Neil Mason is the commissioning editor at Electronic Sound Magazine (electronicsound.co.uk) and approached me about shooting an electronic musician they were featuring called Karin Park. He’s been watching my street work on my Flickr and blog for a while and encouraged me that he wanted me to do a similar style of thing for the feature.
I went to Olso in Hackney with the writer Danny Turner in the afternoon for the soundcheck and met the band which consisted on Karin Park, her brother David on the drums and bass and Juno on the keyboards. I started off by shooting Karin in her dressing room applying some makeup and chatted briefly to her about her music, I find this kind of interaction hard as it’s quite intimidating and the whole patter of a portrait photographer something I’m not used to but as a former model she was an excellent subject, knowing just what to do to give some great close up shots of her in a mirror.
The sound check was a great place to get all sorts of shots, with the band being completely happy to have me move around them on stage and shoot completely unhindered from all sorts of different angles, they also had a YouTube music channel there shooting some film for a feature which meant that they did full run throughs of a couple of tracks with full lighting. It gave me one of my best shots where Karin was sat on a stool and the lighting guys bathing her in wonderful blue and purple light.

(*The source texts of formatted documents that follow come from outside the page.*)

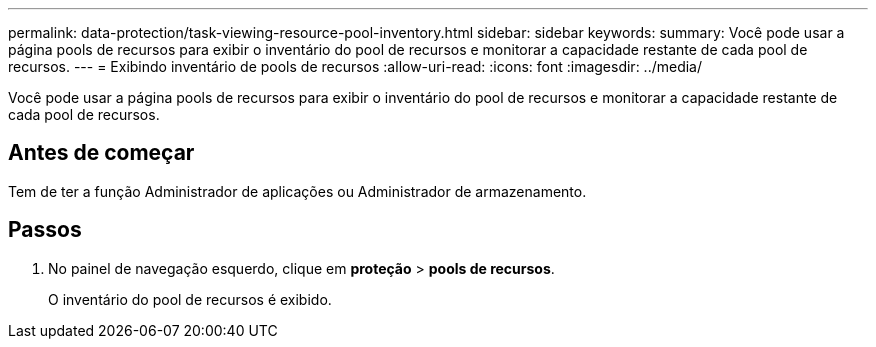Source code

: ---
permalink: data-protection/task-viewing-resource-pool-inventory.html 
sidebar: sidebar 
keywords:  
summary: Você pode usar a página pools de recursos para exibir o inventário do pool de recursos e monitorar a capacidade restante de cada pool de recursos. 
---
= Exibindo inventário de pools de recursos
:allow-uri-read: 
:icons: font
:imagesdir: ../media/


[role="lead"]
Você pode usar a página pools de recursos para exibir o inventário do pool de recursos e monitorar a capacidade restante de cada pool de recursos.



== Antes de começar

Tem de ter a função Administrador de aplicações ou Administrador de armazenamento.



== Passos

. No painel de navegação esquerdo, clique em *proteção* > *pools de recursos*.
+
O inventário do pool de recursos é exibido.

After the soundcheck was finished we shot quite a few backstage shots in their dressing room and in a small bar area. I found a spot behind the bar which had great lighting and took portraits of David and Juno, testing out a few different settings and getting ready to shoot Karin for what I felt would be a great intimate portrait of an artist just before she went on stage.
When Karin was ready I asked her if I could get a few shots of her and while she was quite busy and clearly nervous she agreed. She said she didn’t have much time but because I had already shot David and Juno there I was all set up and after only ten shots I said ok; which surprised her. ‘That’s the fastest photo shoot I’ve ever had!’ but she was pleased with the shots I had got of her and so was I.
The show itself was full of a really enthusiastic audience and I took quite a few shots from in front of the stage. This was the most challenging aspect of the day as getting a great shot of her live with people all around you proves hard. It really goes to show that getting a really fantastic live shot is a lot harder than you would imagine. The lights are moving and changing, Karin was very energetic in her performance and this made it hard for my Nikon and Sony to freeze her in the action. I never use flash and obviously this is not desirable to the artist while they are in full flow so shooting at f1.8 on quite a slow shutter speed makes this challenging and tricky.
I moved to the sound and lighting booth for some wider shots which encompassed the whole stage and audience and while this made of a couple of interesting shots I can see now why most photographers don’t do this, the intimacy is lost and the shots look a lot less exciting from this far back.
The performance was fantastic and the new album ‘Apocalypse Pop’ sounded superb live, if you ever get a chance to see her live I would highly recommend it. Make sure you check out the article in Electronic Sound Magazine and I look forward to my next assignment!